_Directions for this task:_
Copy every item below word for word, leaving out the pictures.

_Data records:_
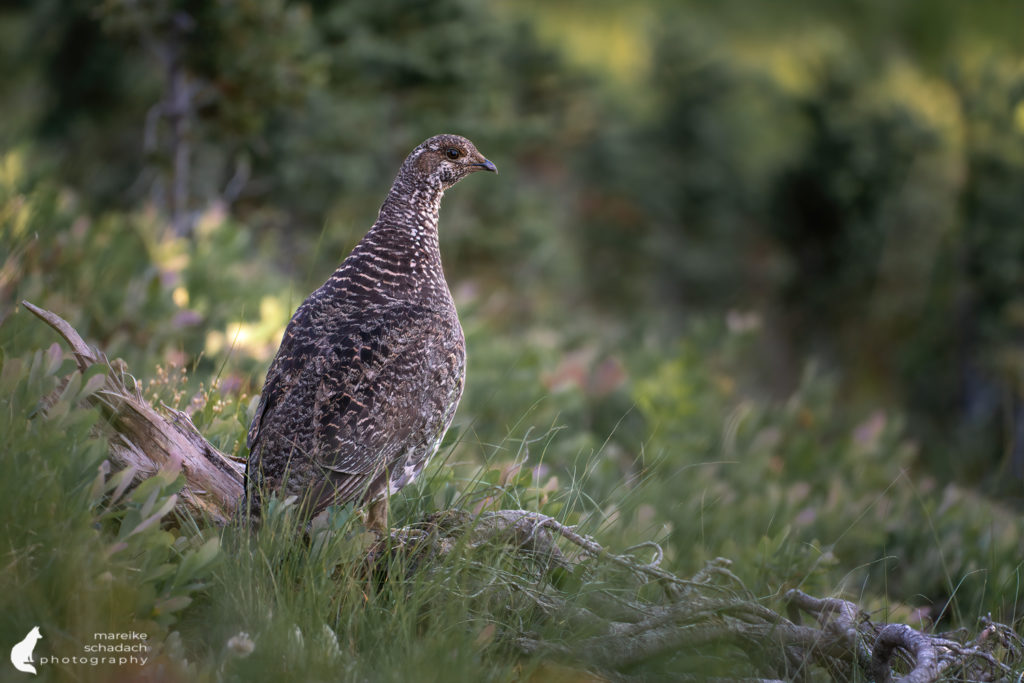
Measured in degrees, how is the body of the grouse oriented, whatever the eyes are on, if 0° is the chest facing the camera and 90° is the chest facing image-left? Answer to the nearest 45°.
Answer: approximately 225°
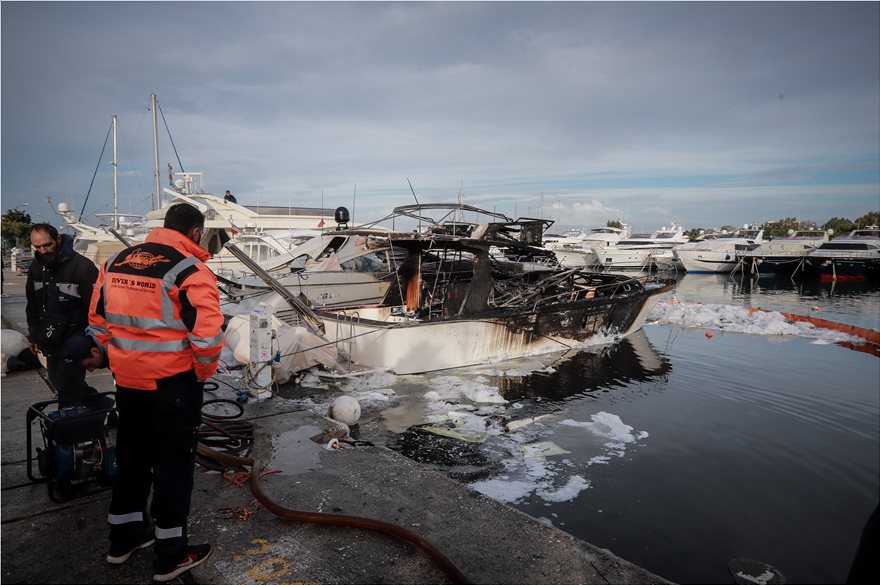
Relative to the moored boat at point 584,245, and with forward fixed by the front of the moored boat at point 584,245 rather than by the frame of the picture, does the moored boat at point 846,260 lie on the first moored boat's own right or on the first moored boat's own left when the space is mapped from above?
on the first moored boat's own left

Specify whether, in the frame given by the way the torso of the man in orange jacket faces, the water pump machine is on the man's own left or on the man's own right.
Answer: on the man's own left

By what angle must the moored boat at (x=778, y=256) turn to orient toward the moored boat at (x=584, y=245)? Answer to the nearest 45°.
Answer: approximately 45° to its right
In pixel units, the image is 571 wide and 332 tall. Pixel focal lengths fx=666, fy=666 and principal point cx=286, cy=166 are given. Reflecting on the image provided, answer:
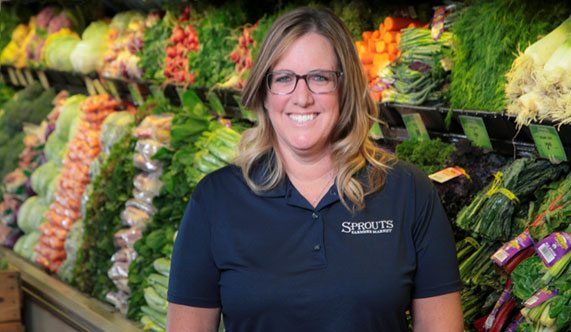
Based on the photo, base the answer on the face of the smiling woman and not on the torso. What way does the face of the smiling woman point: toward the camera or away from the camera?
toward the camera

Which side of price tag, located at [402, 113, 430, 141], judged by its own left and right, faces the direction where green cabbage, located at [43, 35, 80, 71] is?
right

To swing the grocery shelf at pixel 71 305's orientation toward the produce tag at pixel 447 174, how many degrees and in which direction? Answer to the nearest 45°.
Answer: approximately 90° to its left

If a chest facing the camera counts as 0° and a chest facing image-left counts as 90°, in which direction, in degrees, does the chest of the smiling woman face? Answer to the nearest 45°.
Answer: approximately 0°

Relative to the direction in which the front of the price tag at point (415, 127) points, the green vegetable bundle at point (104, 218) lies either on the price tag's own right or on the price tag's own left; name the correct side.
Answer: on the price tag's own right

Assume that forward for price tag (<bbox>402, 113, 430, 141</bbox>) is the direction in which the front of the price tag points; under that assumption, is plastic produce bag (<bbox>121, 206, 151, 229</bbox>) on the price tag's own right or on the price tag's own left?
on the price tag's own right

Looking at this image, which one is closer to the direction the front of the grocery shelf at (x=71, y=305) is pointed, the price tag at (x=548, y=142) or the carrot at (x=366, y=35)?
the price tag

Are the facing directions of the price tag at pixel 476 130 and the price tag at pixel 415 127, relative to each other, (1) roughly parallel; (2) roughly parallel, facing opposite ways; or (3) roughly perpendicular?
roughly parallel

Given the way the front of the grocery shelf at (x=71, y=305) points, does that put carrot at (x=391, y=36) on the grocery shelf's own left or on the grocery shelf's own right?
on the grocery shelf's own left

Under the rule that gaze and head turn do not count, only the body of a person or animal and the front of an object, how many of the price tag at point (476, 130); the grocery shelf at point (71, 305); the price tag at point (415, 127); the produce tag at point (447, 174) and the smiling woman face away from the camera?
0

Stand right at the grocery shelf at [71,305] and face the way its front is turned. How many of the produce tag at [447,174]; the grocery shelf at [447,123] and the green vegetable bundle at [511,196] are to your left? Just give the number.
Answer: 3

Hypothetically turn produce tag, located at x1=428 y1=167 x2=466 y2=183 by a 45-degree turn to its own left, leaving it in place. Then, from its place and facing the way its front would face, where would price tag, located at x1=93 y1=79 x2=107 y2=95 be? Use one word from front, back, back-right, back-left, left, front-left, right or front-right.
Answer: back-right

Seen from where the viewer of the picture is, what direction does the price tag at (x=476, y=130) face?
facing the viewer and to the left of the viewer

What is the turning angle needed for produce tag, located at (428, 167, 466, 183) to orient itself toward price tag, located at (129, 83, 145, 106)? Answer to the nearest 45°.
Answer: approximately 90° to its right
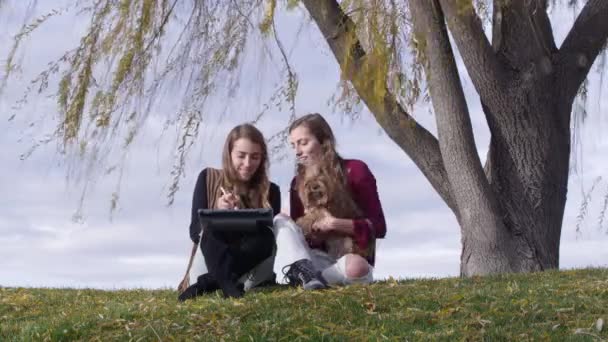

_Answer area:_
Measured in degrees, how is the body of the grouse oriented, whatever the eyes are on, if 0° is the chest facing the camera and 90° is the chest facing image-left? Answer to the nearest 45°.
Answer: approximately 225°
Relative to the moored boat at point 584,245, and with forward fixed by the front of the moored boat at point 584,245 rather than by the frame of the picture, does the moored boat at point 846,260 lie on the first moored boat's own right or on the first moored boat's own left when the space is mapped from above?
on the first moored boat's own left

Specify whether, in the frame given by the way the torso of the man in orange jacket faces, the water pump machine is on the man's own left or on the man's own right.
Answer: on the man's own left

By what angle must the moored boat at (x=778, y=256) turn to orient toward the moored boat at (x=584, y=245)? Answer to the nearest 45°.
Answer: approximately 45° to its right
In pixel units, the image is 571 wide and 332 tall. Pixel focal lengths fx=666, fy=666 and principal point cx=286, cy=166 are given. Reflecting on the image provided, answer:
Based on the photo, base the answer on the face of the smiling woman and not on the torso. What way does the face of the smiling woman point: toward the camera or away from the camera?
toward the camera

Which side of price tag, located at [402, 113, 430, 141], judged by its own left and right, faces the direction where green cabbage, located at [43, 35, 80, 71] is?
right

To swing the grocery shelf at pixel 71 305's orientation toward the produce tag at pixel 447 174, how many degrees and in which direction? Answer to the nearest 45°.
Answer: approximately 90° to its left

If a chest facing the camera counts as 0° and a chest facing image-left counts as 90°, in which direction, in degrees, does the chest of the smiling woman face? Answer to the nearest 45°.
Answer: approximately 0°

Relative to the direction in which the front of the price tag at point (415, 127) points, the green vegetable bundle at point (104, 218) lies either on the price tag's own right or on the price tag's own left; name the correct side.
Answer: on the price tag's own right

Assume that forward for price tag (<bbox>402, 113, 430, 141</bbox>) is the direction in which the front of the price tag points; under that assumption, is plastic produce bag (<bbox>121, 206, 151, 229</bbox>) on the price tag's own right or on the price tag's own left?
on the price tag's own right

Looking at this image, which one is closer to the direction the front of the grocery shelf at (x=71, y=305) is pointed, the price tag at (x=548, y=142) or the carrot at (x=366, y=35)?
the price tag

Are the facing directions of the price tag at pixel 476 130 and the price tag at pixel 415 127, relative to each other, (1) roughly parallel; (2) roughly parallel, facing opposite ways; or (3) roughly perpendicular?
roughly parallel

Given the way the front of the grocery shelf at (x=71, y=305) points, does that put carrot at (x=391, y=36) on the grocery shelf's own left or on the grocery shelf's own right?
on the grocery shelf's own left

Under the rule that gaze and head turn do not count, only the body of a person or animal and the front of an object, how many of the price tag at point (476, 130); the grocery shelf at point (71, 305); the price tag at point (415, 127); the produce tag at point (447, 174) and the smiling woman face away from the camera?
0

Stand right at the grocery shelf at [71,305] and face the way its front is turned. How many of the produce tag at [447,174]; the grocery shelf at [447,123] and the green vegetable bundle at [511,196] are to your left? Just give the number.
Answer: 3

Hypothetically turn produce tag, located at x1=428 y1=167 x2=466 y2=183 by a 45-degree turn to its own left, leaving it in place. Then, from its place and facing the way its front would face, where would price tag, located at x1=93 y1=79 x2=107 y2=95 be? Use one word from front, back, back-right, back-left, left, front-left, right or front-right.
Answer: back-right

Seen from where the viewer of the picture is, what direction does the price tag at (x=476, y=130) face?
facing the viewer and to the left of the viewer

What is the turning angle needed for produce tag, located at (428, 167, 466, 183) to orient itself toward price tag, located at (129, 83, 145, 106)? Answer to the nearest 45°.
Answer: approximately 90° to its right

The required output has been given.